Copy the records out again with every "Enterprise Content Platform" replaced by "Enterprise Content Suite" and nothing else altered, leaving the pictures out of the answer.

= = = = =

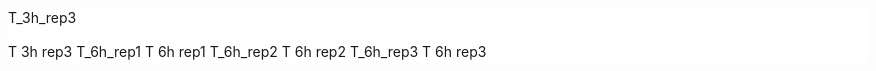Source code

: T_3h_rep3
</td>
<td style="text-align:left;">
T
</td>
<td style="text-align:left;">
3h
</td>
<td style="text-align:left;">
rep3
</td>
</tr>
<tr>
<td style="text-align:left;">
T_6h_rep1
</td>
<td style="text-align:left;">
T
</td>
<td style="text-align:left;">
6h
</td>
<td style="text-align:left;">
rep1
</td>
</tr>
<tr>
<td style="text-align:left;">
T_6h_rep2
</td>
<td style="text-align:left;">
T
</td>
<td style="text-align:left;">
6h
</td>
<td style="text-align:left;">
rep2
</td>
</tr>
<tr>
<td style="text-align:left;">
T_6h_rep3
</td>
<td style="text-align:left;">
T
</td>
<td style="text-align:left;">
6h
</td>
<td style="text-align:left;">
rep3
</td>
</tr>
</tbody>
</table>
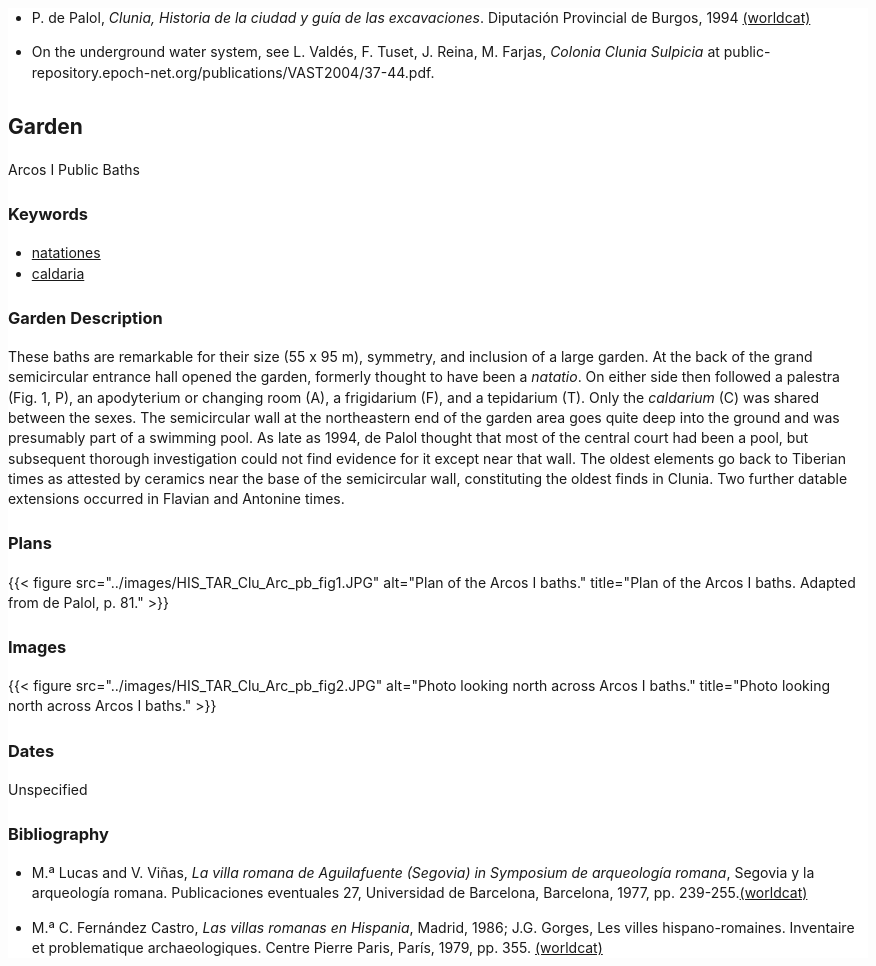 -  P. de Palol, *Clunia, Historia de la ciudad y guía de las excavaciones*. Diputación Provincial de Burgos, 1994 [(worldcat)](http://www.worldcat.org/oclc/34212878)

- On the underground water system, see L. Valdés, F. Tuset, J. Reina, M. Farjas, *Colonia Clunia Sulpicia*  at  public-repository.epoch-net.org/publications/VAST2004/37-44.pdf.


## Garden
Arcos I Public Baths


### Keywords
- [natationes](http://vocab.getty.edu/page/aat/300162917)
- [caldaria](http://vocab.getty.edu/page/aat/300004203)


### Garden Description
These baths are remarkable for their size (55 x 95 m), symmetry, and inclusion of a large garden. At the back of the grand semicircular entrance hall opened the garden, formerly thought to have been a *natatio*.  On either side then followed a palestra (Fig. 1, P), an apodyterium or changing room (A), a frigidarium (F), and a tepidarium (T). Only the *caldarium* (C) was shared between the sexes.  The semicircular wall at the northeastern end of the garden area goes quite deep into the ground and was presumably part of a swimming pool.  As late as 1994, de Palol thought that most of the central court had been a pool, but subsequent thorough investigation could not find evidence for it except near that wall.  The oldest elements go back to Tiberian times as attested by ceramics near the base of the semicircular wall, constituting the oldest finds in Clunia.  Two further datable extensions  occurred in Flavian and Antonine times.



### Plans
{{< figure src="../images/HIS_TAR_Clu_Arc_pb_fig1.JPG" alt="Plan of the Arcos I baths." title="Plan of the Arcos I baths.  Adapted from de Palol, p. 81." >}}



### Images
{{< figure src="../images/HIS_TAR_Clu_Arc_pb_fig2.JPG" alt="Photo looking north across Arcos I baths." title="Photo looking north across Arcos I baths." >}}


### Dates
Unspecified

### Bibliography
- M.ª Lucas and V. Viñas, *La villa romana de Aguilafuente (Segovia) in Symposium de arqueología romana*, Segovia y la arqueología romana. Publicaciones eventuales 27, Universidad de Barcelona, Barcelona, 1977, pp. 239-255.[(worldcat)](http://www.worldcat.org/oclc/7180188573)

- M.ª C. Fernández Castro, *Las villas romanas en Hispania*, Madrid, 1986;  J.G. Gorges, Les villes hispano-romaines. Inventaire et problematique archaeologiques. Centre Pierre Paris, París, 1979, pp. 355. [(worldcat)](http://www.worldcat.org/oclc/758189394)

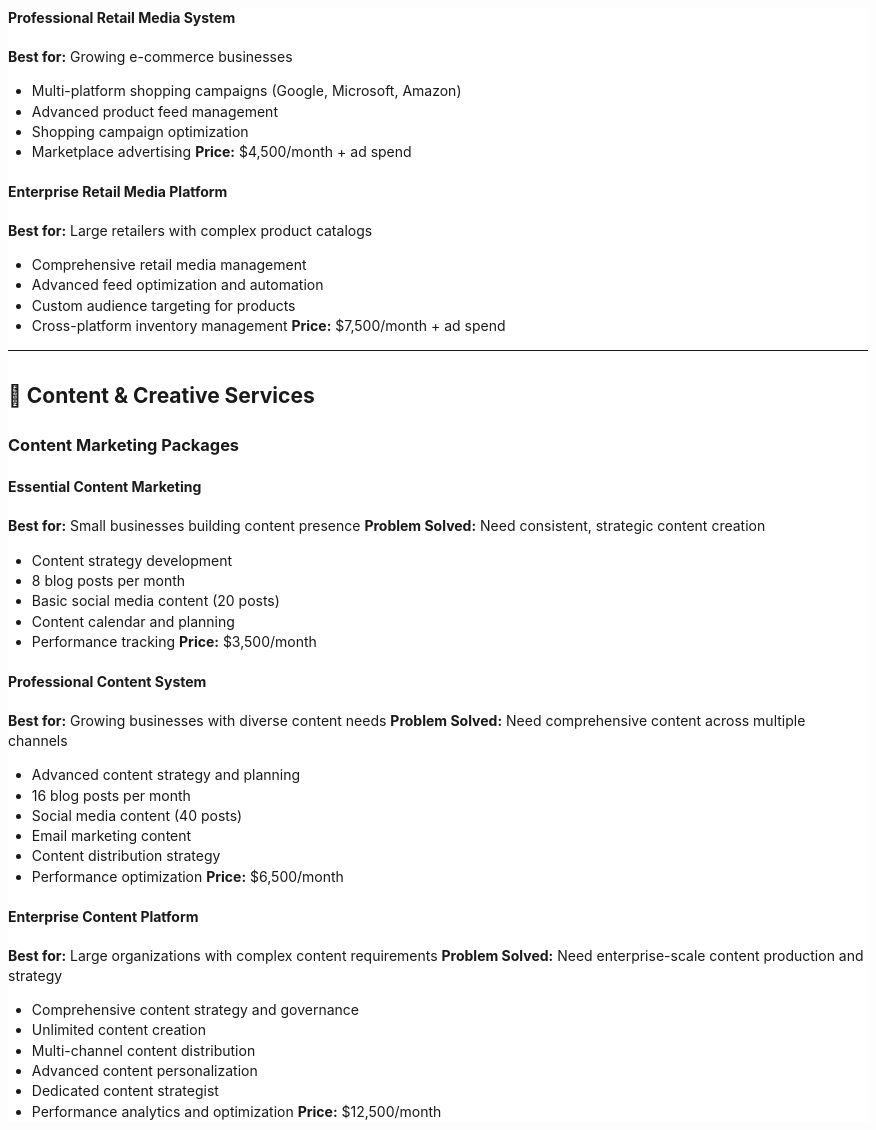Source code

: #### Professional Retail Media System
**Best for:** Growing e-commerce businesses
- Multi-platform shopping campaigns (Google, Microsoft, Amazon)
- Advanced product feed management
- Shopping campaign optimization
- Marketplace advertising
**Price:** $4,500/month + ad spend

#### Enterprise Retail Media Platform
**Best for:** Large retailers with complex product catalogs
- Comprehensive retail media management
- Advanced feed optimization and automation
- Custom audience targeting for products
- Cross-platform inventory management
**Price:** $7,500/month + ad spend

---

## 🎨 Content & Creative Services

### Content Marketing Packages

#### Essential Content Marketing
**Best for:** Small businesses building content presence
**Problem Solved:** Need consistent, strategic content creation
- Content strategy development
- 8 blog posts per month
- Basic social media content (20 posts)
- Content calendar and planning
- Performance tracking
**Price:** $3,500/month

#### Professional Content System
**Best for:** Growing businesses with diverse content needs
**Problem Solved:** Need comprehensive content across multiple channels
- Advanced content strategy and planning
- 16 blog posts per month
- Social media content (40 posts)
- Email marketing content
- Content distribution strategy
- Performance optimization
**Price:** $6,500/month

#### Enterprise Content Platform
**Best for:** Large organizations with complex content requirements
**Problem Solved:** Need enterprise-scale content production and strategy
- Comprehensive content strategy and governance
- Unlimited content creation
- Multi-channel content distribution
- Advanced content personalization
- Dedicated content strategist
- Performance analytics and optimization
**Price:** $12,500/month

= = = = =

EXERCISE ANSWER:
Source code

: T_3h_rep3
</td>
<td style="text-align:left;">
T
</td>
<td style="text-align:left;">
3h
</td>
<td style="text-align:left;">
rep3
</td>
</tr>
<tr>
<td style="text-align:left;">
T_6h_rep1
</td>
<td style="text-align:left;">
T
</td>
<td style="text-align:left;">
6h
</td>
<td style="text-align:left;">
rep1
</td>
</tr>
<tr>
<td style="text-align:left;">
T_6h_rep2
</td>
<td style="text-align:left;">
T
</td>
<td style="text-align:left;">
6h
</td>
<td style="text-align:left;">
rep2
</td>
</tr>
<tr>
<td style="text-align:left;">
T_6h_rep3
</td>
<td style="text-align:left;">
T
</td>
<td style="text-align:left;">
6h
</td>
<td style="text-align:left;">
rep3
</td>
</tr>
</tbody>
</table>
 -  P. de Palol, *Clunia, Historia de la ciudad y guía de las excavaciones*. Diputación Provincial de Burgos, 1994 [(worldcat)](http://www.worldcat.org/oclc/34212878)

- On the underground water system, see L. Valdés, F. Tuset, J. Reina, M. Farjas, *Colonia Clunia Sulpicia*  at  public-repository.epoch-net.org/publications/VAST2004/37-44.pdf.


## Garden
Arcos I Public Baths


### Keywords
- [natationes](http://vocab.getty.edu/page/aat/300162917)
- [caldaria](http://vocab.getty.edu/page/aat/300004203)


### Garden Description
These baths are remarkable for their size (55 x 95 m), symmetry, and inclusion of a large garden. At the back of the grand semicircular entrance hall opened the garden, formerly thought to have been a *natatio*.  On either side then followed a palestra (Fig. 1, P), an apodyterium or changing room (A), a frigidarium (F), and a tepidarium (T). Only the *caldarium* (C) was shared between the sexes.  The semicircular wall at the northeastern end of the garden area goes quite deep into the ground and was presumably part of a swimming pool.  As late as 1994, de Palol thought that most of the central court had been a pool, but subsequent thorough investigation could not find evidence for it except near that wall.  The oldest elements go back to Tiberian times as attested by ceramics near the base of the semicircular wall, constituting the oldest finds in Clunia.  Two further datable extensions  occurred in Flavian and Antonine times.



### Plans
{{< figure src="../images/HIS_TAR_Clu_Arc_pb_fig1.JPG" alt="Plan of the Arcos I baths." title="Plan of the Arcos I baths.  Adapted from de Palol, p. 81." >}}



### Images
{{< figure src="../images/HIS_TAR_Clu_Arc_pb_fig2.JPG" alt="Photo looking north across Arcos I baths." title="Photo looking north across Arcos I baths." >}}


### Dates
Unspecified

### Bibliography
- M.ª Lucas and V. Viñas, *La villa romana de Aguilafuente (Segovia) in Symposium de arqueología romana*, Segovia y la arqueología romana. Publicaciones eventuales 27, Universidad de Barcelona, Barcelona, 1977, pp. 239-255.[(worldcat)](http://www.worldcat.org/oclc/7180188573)

- M.ª C. Fernández Castro, *Las villas romanas en Hispania*, Madrid, 1986;  J.G. Gorges, Les villes hispano-romaines. Inventaire et problematique archaeologiques. Centre Pierre Paris, París, 1979, pp. 355. [(worldcat)](http://www.worldcat.org/oclc/758189394)

Source code

: #### Professional Retail Media System
**Best for:** Growing e-commerce businesses
- Multi-platform shopping campaigns (Google, Microsoft, Amazon)
- Advanced product feed management
- Shopping campaign optimization
- Marketplace advertising
**Price:** $4,500/month + ad spend

#### Enterprise Retail Media Platform
**Best for:** Large retailers with complex product catalogs
- Comprehensive retail media management
- Advanced feed optimization and automation
- Custom audience targeting for products
- Cross-platform inventory management
**Price:** $7,500/month + ad spend

---

## 🎨 Content & Creative Services

### Content Marketing Packages

#### Essential Content Marketing
**Best for:** Small businesses building content presence
**Problem Solved:** Need consistent, strategic content creation
- Content strategy development
- 8 blog posts per month
- Basic social media content (20 posts)
- Content calendar and planning
- Performance tracking
**Price:** $3,500/month

#### Professional Content System
**Best for:** Growing businesses with diverse content needs
**Problem Solved:** Need comprehensive content across multiple channels
- Advanced content strategy and planning
- 16 blog posts per month
- Social media content (40 posts)
- Email marketing content
- Content distribution strategy
- Performance optimization
**Price:** $6,500/month

#### Enterprise Content Suite
**Best for:** Large organizations with complex content requirements
**Problem Solved:** Need enterprise-scale content production and strategy
- Comprehensive content strategy and governance
- Unlimited content creation
- Multi-channel content distribution
- Advanced content personalization
- Dedicated content strategist
- Performance analytics and optimization
**Price:** $12,500/month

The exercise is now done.